Mutiara Jiwa yang Sempurna

February 03, 2013



KAU tak pernah membujukku untuk bercerita. Tidak ada pula isyarat darimu untuk berbagi kisah kepada yang lain. Kau adalah kau, gadis periang yang senantiasa tersenyum. Entahlah, aku tak seberapa mengerti apa arti dari tipis senyummu. Adakah kebahagiaan di sana? Adakah kesenangan yang megah? Atau juga sebuah kosmetik untuk menutupi segala luka? Ah, aku tak sebaiknya terus menerka-nerka.

Ya. Aku dahulu tak sebegitu mengenalmu. Bahkan, kau hanya kusapa ketika lewat, atau juga saat bergelayut dengan yang lain. Namamu, berartikan mutiara jiwa yang sempurna. Kurasa, ibumu, atau juga nenekmu, atau sesiapa yang menaksir asma itu tak menguakkan kesalahan sedikit pun.

Lalu, benarkah nama ialah penggambar diri seseorang? Tidak, menurutku. Barangkali, nama hanyalah ungkapan dalam rupa harapan dari seorang ibu untuk anaknya kelak. Dengan nama itu, mungkin seorang putra bisa menjadi seorang pria, dan seorang putri boleh jadi menjelma bidadari yang rupawan. Tiada yang tahu, itulah esensi namamu.
***

KALIAN tahu, dahulu aku pernah berkunjung ke suatu tempat yang jauh dari keramaian. Di sana, lembah menyapa tiap pagi. Aliran sungai deras menyeruakkan ketenangan ragawi. Rerumputan yang hijau, bergema mendermakan embun untuk kaki basah yang bersiap menuju sawah. Dan selaksa pada dongeng, tinggallah sebuah keluarga hangat di tengah sepi yang memekat. Aku masih mengingat bagaimana riuhnya suasana rumah ketika makan malam dihidangkan.

“Ibu, piring Ujang mana? Udah lapar, Bu.”

▶ **DAFTAR ENTRI**
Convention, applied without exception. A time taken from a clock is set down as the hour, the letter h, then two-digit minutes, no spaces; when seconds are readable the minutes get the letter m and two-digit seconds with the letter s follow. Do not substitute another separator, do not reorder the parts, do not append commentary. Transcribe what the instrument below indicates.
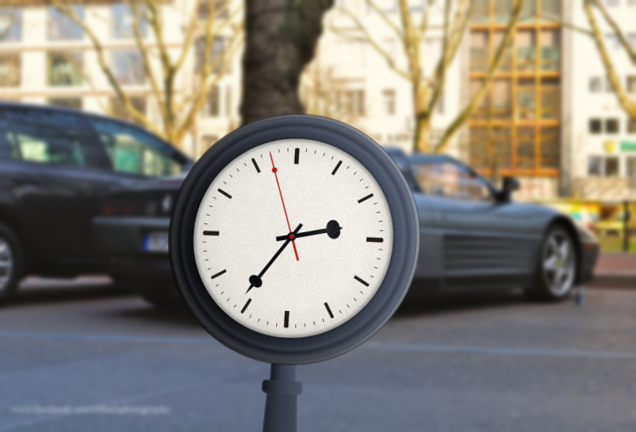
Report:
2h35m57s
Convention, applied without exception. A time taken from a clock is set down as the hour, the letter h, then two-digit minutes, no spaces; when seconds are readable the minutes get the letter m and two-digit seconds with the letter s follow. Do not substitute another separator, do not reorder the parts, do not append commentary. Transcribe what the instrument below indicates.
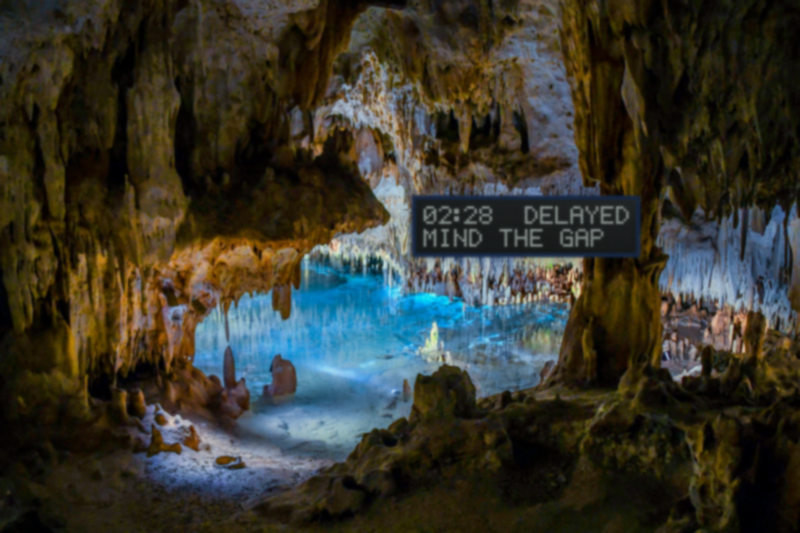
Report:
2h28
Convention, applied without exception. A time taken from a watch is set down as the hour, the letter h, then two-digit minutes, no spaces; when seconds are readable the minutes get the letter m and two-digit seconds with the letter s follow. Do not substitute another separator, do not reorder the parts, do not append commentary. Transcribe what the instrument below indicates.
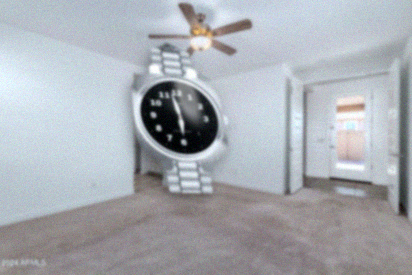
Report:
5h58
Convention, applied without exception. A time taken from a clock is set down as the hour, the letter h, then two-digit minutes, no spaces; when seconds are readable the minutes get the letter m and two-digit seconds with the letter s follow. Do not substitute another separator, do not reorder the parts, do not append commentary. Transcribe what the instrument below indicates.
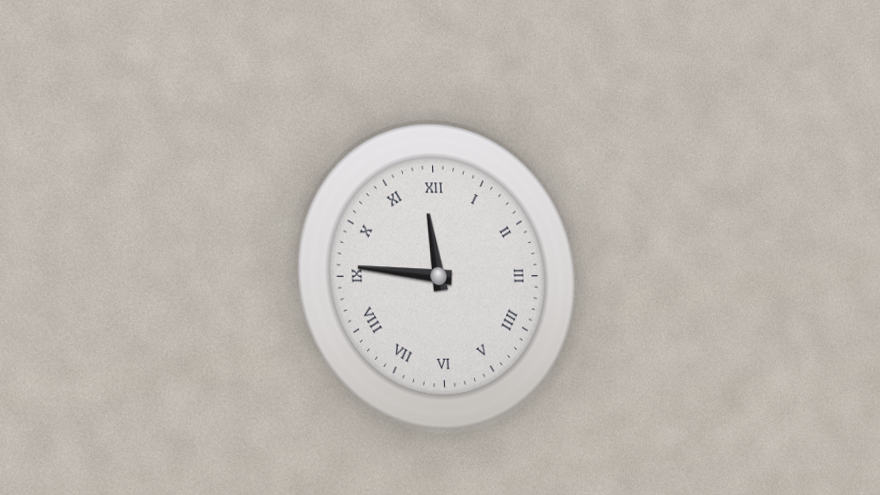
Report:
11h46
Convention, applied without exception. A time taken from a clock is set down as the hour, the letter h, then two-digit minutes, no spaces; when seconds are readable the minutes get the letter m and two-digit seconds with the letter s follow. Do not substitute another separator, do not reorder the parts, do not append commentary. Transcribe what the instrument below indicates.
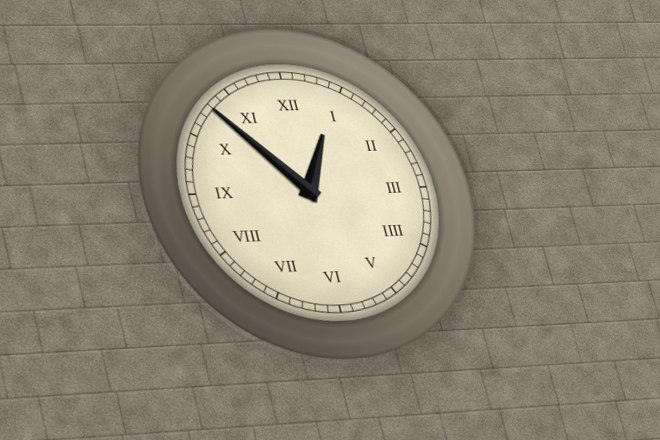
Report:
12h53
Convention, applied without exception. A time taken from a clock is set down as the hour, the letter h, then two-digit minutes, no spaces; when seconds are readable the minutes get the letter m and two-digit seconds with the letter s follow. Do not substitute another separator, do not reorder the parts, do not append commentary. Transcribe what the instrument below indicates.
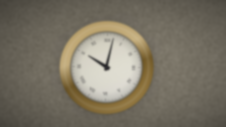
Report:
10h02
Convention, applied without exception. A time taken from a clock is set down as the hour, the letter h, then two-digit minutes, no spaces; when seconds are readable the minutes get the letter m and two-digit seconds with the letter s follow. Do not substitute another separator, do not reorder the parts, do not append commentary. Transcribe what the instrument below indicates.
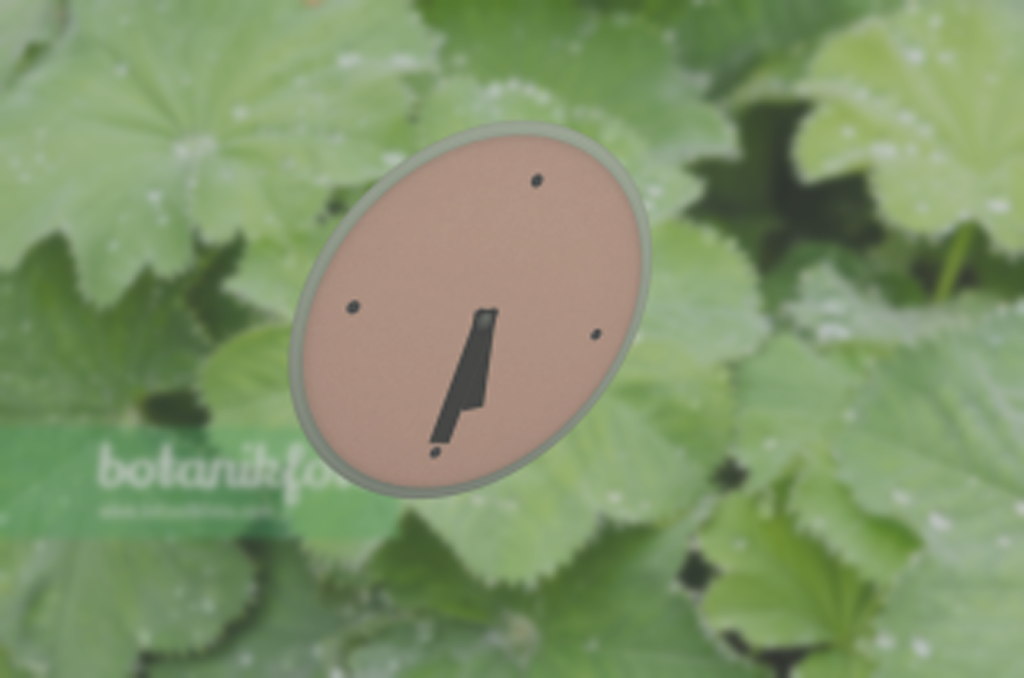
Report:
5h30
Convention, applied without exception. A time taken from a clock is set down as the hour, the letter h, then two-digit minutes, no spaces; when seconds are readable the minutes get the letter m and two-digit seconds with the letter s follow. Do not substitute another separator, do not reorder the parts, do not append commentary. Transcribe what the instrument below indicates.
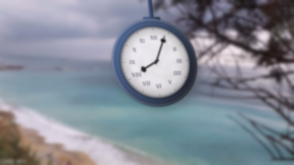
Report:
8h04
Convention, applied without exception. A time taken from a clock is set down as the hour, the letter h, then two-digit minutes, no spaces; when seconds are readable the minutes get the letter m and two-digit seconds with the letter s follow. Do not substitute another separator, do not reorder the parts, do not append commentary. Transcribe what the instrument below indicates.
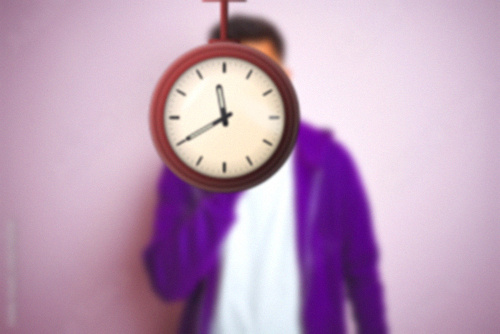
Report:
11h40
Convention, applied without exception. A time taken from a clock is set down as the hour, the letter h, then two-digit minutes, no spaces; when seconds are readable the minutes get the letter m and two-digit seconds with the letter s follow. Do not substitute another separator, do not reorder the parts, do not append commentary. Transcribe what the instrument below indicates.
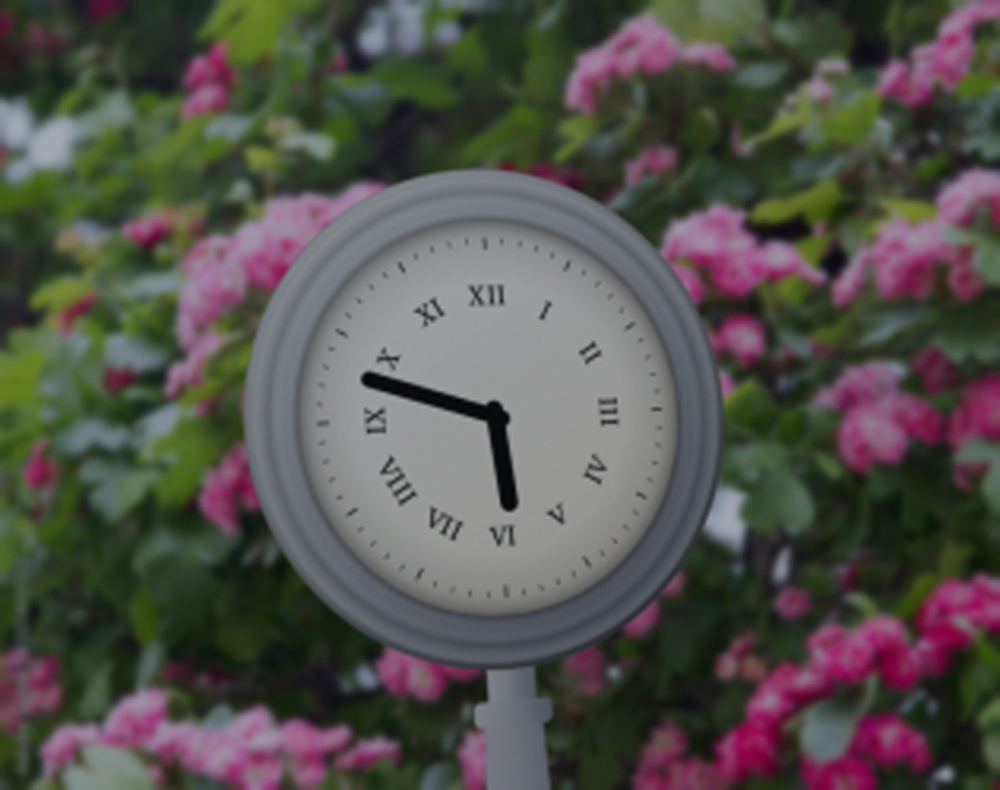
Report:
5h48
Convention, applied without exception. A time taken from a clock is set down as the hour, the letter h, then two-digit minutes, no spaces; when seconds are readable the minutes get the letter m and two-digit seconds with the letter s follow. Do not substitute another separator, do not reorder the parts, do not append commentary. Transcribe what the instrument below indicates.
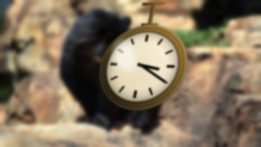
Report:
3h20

==

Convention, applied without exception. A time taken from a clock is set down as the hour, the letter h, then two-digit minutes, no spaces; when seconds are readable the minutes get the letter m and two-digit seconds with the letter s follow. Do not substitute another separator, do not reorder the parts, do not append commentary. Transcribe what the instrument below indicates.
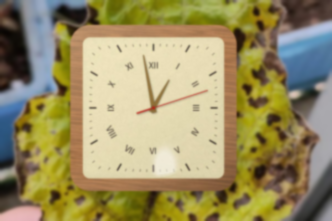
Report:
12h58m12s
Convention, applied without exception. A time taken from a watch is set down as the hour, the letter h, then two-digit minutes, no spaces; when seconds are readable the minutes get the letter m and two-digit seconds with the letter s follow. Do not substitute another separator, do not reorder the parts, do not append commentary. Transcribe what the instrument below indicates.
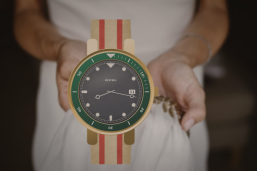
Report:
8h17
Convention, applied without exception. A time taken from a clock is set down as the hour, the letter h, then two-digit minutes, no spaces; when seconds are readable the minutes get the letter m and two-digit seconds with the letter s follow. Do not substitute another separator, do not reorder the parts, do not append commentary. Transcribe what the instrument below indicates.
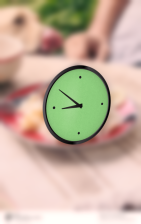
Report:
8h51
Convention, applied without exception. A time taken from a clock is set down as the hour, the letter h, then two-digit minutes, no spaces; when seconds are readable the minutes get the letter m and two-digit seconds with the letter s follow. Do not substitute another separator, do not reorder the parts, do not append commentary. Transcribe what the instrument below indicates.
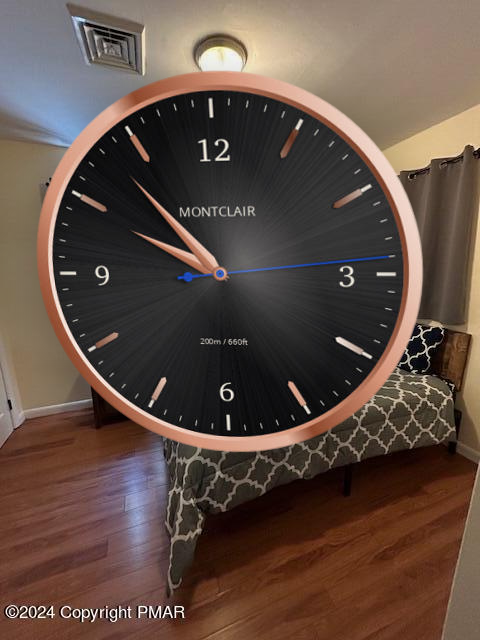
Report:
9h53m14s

▶ **TUGAS**
Tulis kembali bagian kutipan teks yang diawali dengan "Ya. Aku dahulu" dan diakhiri dengan "itulah esensi namamu.", lalu ubah "bidadari" menjadi "peri". Item di atas diambil dari sumber yang berbeda.

▶ **JAWABAN YANG DIHARAPKAN**
Ya. Aku dahulu tak sebegitu mengenalmu. Bahkan, kau hanya kusapa ketika lewat, atau juga saat bergelayut dengan yang lain. Namamu, berartikan mutiara jiwa yang sempurna. Kurasa, ibumu, atau juga nenekmu, atau sesiapa yang menaksir asma itu tak menguakkan kesalahan sedikit pun.

Lalu, benarkah nama ialah penggambar diri seseorang? Tidak, menurutku. Barangkali, nama hanyalah ungkapan dalam rupa harapan dari seorang ibu untuk anaknya kelak. Dengan nama itu, mungkin seorang putra bisa menjadi seorang pria, dan seorang putri boleh jadi menjelma peri yang rupawan. Tiada yang tahu, itulah esensi namamu.